TASK ITEM: State only how many lines below include the word "conference".
RECORDS FOR THE EXERCISE START
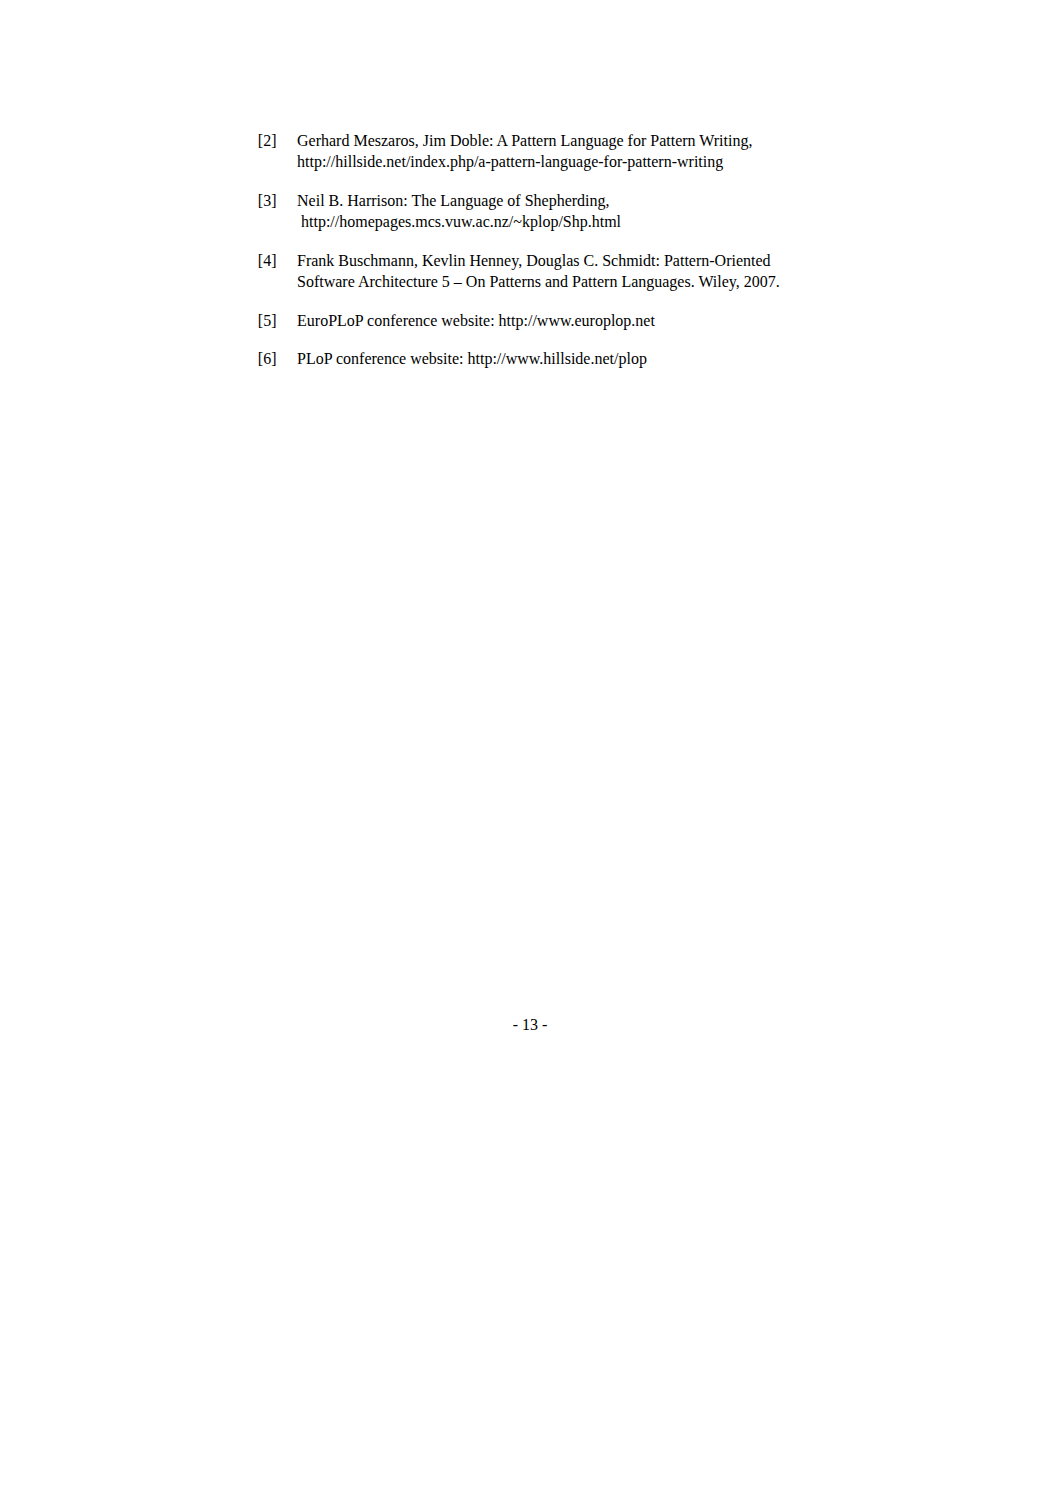[2] Gerhard Meszaros, Jim Doble: A Pattern Language for Pattern Writing,
http://hillside.net/index.php/a-pattern-language-for-pattern-writing
[3] Neil B. Harrison: The Language of Shepherding,
http://homepages.mcs.vuw.ac.nz/~kplop/Shp.html
[4] Frank Buschmann, Kevlin Henney, Douglas C. Schmidt: Pattern-Oriented Software Architecture 5 – On Patterns and Pattern Languages. Wiley, 2007.
[5] EuroPLoP conference website: http://www.europlop.net
[6] PLoP conference website: http://www.hillside.net/plop
- 13 -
RECORDS FOR THE EXERCISE END
ANSWER FOR THE TASK: 2